Dans une brève entrevue téléphonique, Jacques Aubé a refusé de commenter les allégations de Choko, qu'il a décrit, au passé, comme son «partenaire financier» dans l'organisation du combat. «Ce qu'on cherche, c'est de maintenir le gala. C'est une bonne carte, avec de bons boxeurs, et l'intention est d'avoir un gala de boxe internationale. On va essayer de le maintenir.»

Doit-on comprendre que l'événement est menacé? «Je ne peux pas dire s'il y a un risque. On va travailler le plus fort qu'on peut pour le maintenir. Je veux absolument qu'il ait lieu et on fait tout en ce sens-là.»

Le porte-parole de la Régie, Réjean Thériault, a indiqué qu'en vertu de la réglementation québécoise, ChoKO Boxing a jusqu'à 16h30, le 24 mars (mardi), pour respecter les conditions de sa licence de promoteur. Cela inclut le fait d'avoir une salle pour présenter l'événement. «Jusqu'ici, il n'a pas rempli toutes les conditions. Et s'il ne les remplit pas, il n'aura pas de licence.»

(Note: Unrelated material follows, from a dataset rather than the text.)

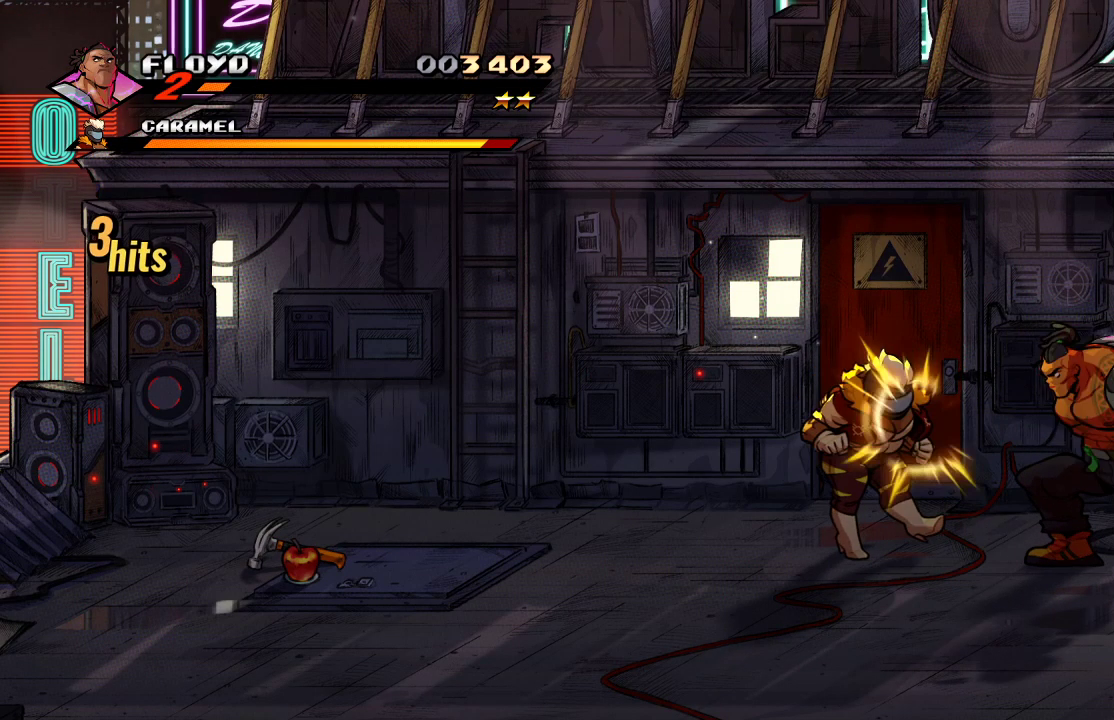
{"buttons": [], "left_stick": "center", "right_stick": "center", "events": [[133, "SQUARE", "down"], [267, "SQUARE", "up"], [367, "left_stick", "left"], [500, "left_stick", "center"]]}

Choko a déjà sa petite idée sur ce qui va se passer. «Ils vont probablement engager InterBox et InterBox va se faire passer pour le sauveur.» Les dirigeants d'InterBox, qui ont déjà indiqué publiquement être prêts à donner un coup de main dans la promotion du gala, ont décliné une demande d'entrevue.

GEG, le financier?

Les premiers signes avant-coureurs des problèmes actuels ont émergé il y a deux semaines, quand La Presse a révélé que Choko avait omis de verser à la date prévue un paiement de 250 000$US qu'il devait faire aux promoteurs de Holt et Bradley. Des représentants de GEG avaient alors rencontré les promoteurs à New York, en l'absence de Choko, et avaient trouvé un terrain d'entente pour sauver le combat.

Choko affirme aujourd'hui que ce n'est pas lui, mais plutôt GEG qui devait payer les promoteurs américains. Il prétend que GEG était depuis le début le financier du projet, mais que ce fait avait été gardé secret parce que le Groupe Gillett «ne voulait pas froisser» les deux grands promoteurs locaux, InterBox et Groupe Yvon Michel.

Selon Choko, son rôle à lui était de faire jouer ses contacts dans le monde de la boxe afin d'attirer à Montréal un combat d'envergure internationale. «Je n'aurais jamais fait un événement au Centre Bell tout seul. (Jusque là), je faisais juste des événements au Club Soda et au Gym Tristar (dont il est copropriétaire)! Mais j'ai des contacts et GEG a voulu maximiser mes contacts. Ça faisait mon affaire, parce qu'on me promettait 50% de profits qui pourraient atteindre un million de dollars.»

Il soutient que GEG a tenté de tenté de «tirer la plogue» sur le gala après avoir constaté que les billets, mis en vente le 21 février, ne s'envolaient pas aussi vite que prévu. En conférence de presse, quelques jours plus tôt, Choko disait espérer remplir le Centre Bell, mais selon certaines informations, moins de 1000 billets auraient trouvé preneur jusqu'ici... «On n'est pas où on voudrait être», s'est borné à dire Jacques Aubé.

Choko avait entrepris des négociations avec le Groupe Yvon Michel pour inclure dans la carte une de ses vedettes, Joachim Alcine ou Jean Pascal (qui se bat le même jour au Casino de Montréal). Leur présence aurait probablement créé davantage d'intérêt auprès des amateurs de boxe québécois. Mais GEG lui a intimé de suspendre les pourparlers, il y a une dizaine de jours.

Choko affirme que son partenaire Mario Latraverse et lui ont englouti plus de 100 000$ dans l'aventure, dont la moitié provenait d'un prêt que lui avait consenti son père. Joint au téléphone, Latraverse, ex-directeur des sports de combat à la Régie, a été avare de commentaires. Il a néanmoins indiqué qu'il considérait «perdu» l'argent qu'il avait investi et s'est montré incertain quant à la possibilité que le gala ait lieu. «Je ne sais plus quel est son statut. Ça change de jour en jour.»

Malheureusement pour lui, et aussi incroyable que cela puisse paraître, Choko avoue n'avoir jamais eu de contrat écrit avec son partenaire GEG. «Une de mes plus grandes qualités, c'est que je crois», dit-il. Dans le monde de la boxe, c'est sans doute un peu naïf.